Kegundahan, keluh kesah bahkan kegaduhan manusia dalam relasi dan interaksi sosial, baik di alam nyata maupun jagat maya, antara lain karena dorongan tuntutan keinginan dan kebutuhan hidup manusia yang selalu berkembang.
Perpacuan antara keinginan dan kebutuhan seringkali tidak diimbangi dengan kemampuan untuk memenuhinya. Keinginan akan berbagai hal secara individual dan organisasional cenderung melampaui kebutuhan serta kemampuannya. Keinginan tidak pernah mengenal batas cukup.
Sementara kebutuhan pun meningkat terus, didesak oleh dorongan keinginan kuat yang sering tidak terkendali. Kebutuhan menjadi mendesak, penting atau pending ( tertunda ) bahkan harus dibatalkan, atas pertimbangan berbagai hal, terutama kemampuan yang dimiliki masing-masing individu atau komunitas manusia untuk memenuhinya.
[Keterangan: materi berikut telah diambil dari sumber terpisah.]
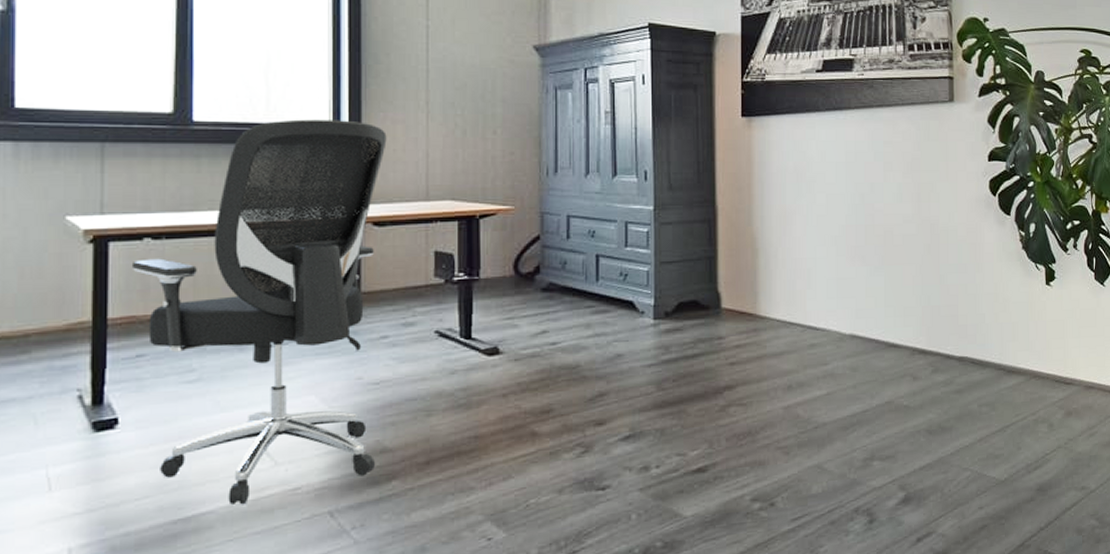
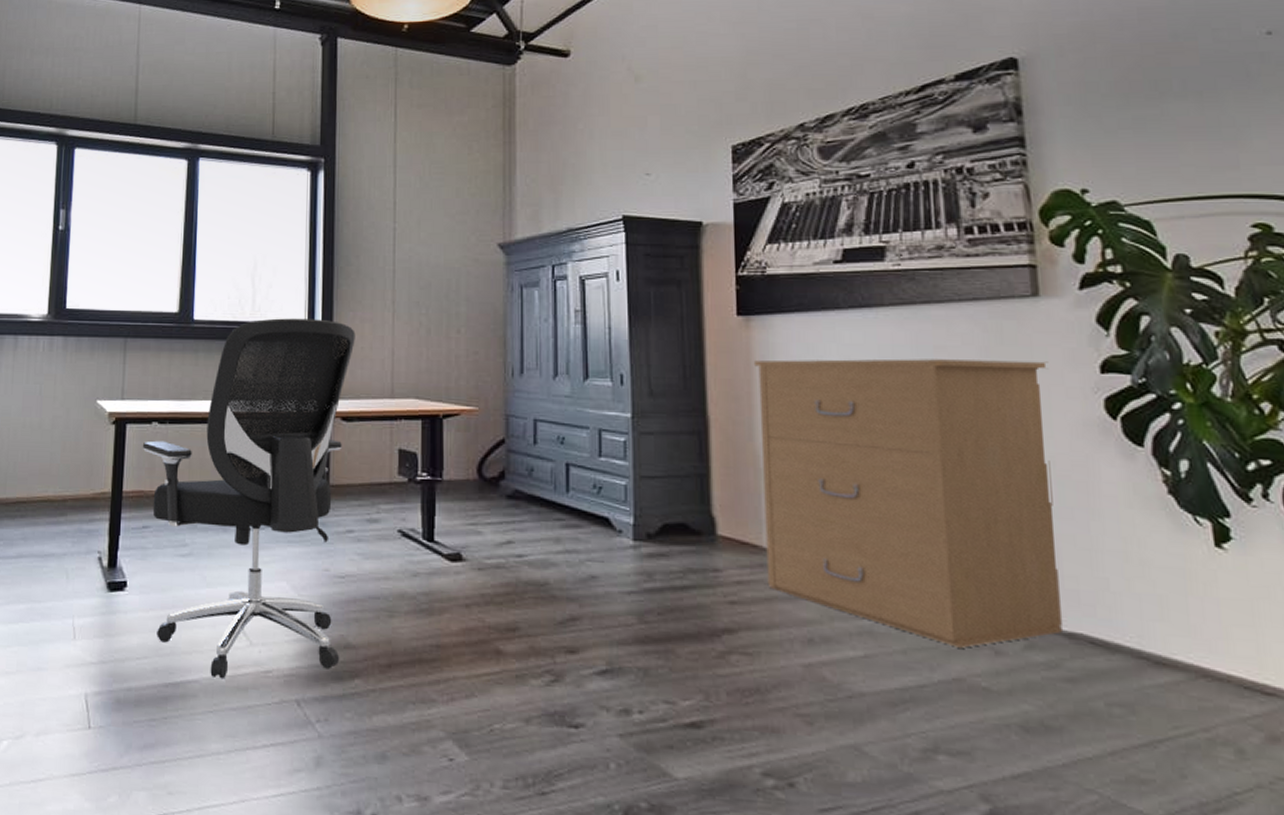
filing cabinet: none [753,152,957,378] -> present [753,359,1064,648]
Keinginan dan kebutuhan cenderung menjadi liar manakala kemampuan manusia untuk memenuhinya semakin tinggi, kuat dan canggih. Sebaliknya dalam keadaan serba masih terbatas, biasanya keinginan dan kebutuhan manusia dan kelompok atau komunitas manusia hanya sebatas untuk memenuhi kebutuhan biologis: bisa jadi sekadar untuk makan dan minum serta seks saja. Sudah merasa tercukupi. Alih-alih jika ekonomi dan daya beli manusia sudah semakin mapan , keinginan cenderung semakin kuat dan kebutuhan pun semakin meningkat.
Keinginan dan kebutuhan mungkin positif atau bermaslahat, bisa jadi juga negatif, mubazir, merugikan diri sendiri dan banyak orang lain. Ada seloroh terkait dinamika hubungan keinginan dengan kebutuhan dan kemampuan manusia: “hari ini makan apa. besok makan apa, lama-lama besok makan di mana, lusa makan dengan siapa, besok-besok lagi makan siapa.”
Seloroh ini bermakna ironis sekaligus sarkastis’ yang menyentuh gejala kehidupan banyak manusia, mulai dari tingkat orang biasa, yang serba kekurangan sampai tingkat status manusia yang memilki beragam kemampuan dan kekuasaan serta akses untuk merealisasikan banyak keinginan dan kebutuhan: cenderung berlebihan, bahkan berperilaku serakah.
Bukan hanya sekedar ironis dan sarkatis, gejala perilaku paradoks pun kerap kita temui. Di satu sisi manusia dianjurkan makan minum sehat secukupnya. Di sisi lain makan dan minum gaya hidup modern berpotensi tidak menyehatkan namun kadung kerap sudah menjadi kebiasaan, kepribadian bahkan budaya masyarakat.
Pesan atau konten iklan-iklan makanan, minuman ditawarkan marak di berbagai media dan wujudnya dijual di pasar terbuka. Sementara iklan-iklan layanan sosial seperti halnya peringatan tentang bahaya rokok yang berpotensi menyebabkan berbagai penyakit sangat berbahaya bahkan berpotensi mematikan berjalan berseberangan atau tidak konsisten dengan iklan-iklan kreatif komersial berbagai merek rokok di media dan ruang-ruang lalu lintas terbuka.
Menampilkan gambaran simbol-simbol gaya hidup semangat penuh kekuatan, keperkasaan dan optimisme kalangan kaula muda. Penjualannya pun sangat tidak terkontrol, karena rokok bisa didapat bebas di toko-toko atau warung-warung, mulai dari kota-kota sampai ke desa-desa. Cukai rokok, atau tembakau pun masih menjadi bagian sumber pendapatan legal dibanyak negara,..
Sementara itu di satu sisi manusia mendambakan kedamaian, kerukunan dan persatuan serta persaudaraan. Namun di sisi lain manusia pun menyebar ujaran-ujaran kebencian, kedengkian, hasutan bahkan fitnah yang menimbulkan perpecahan. Di satu pihak manusia dituntut kerja keras, disiplin dan jujur.
Dipihak lain manusia juga diajak bersekongkol untuk bohong, serong, selingkuh, curang, patgulipat, dan licik serta menghalalkan segala cara untuk memenuhi keinginan dan kebutuhan hidupnya.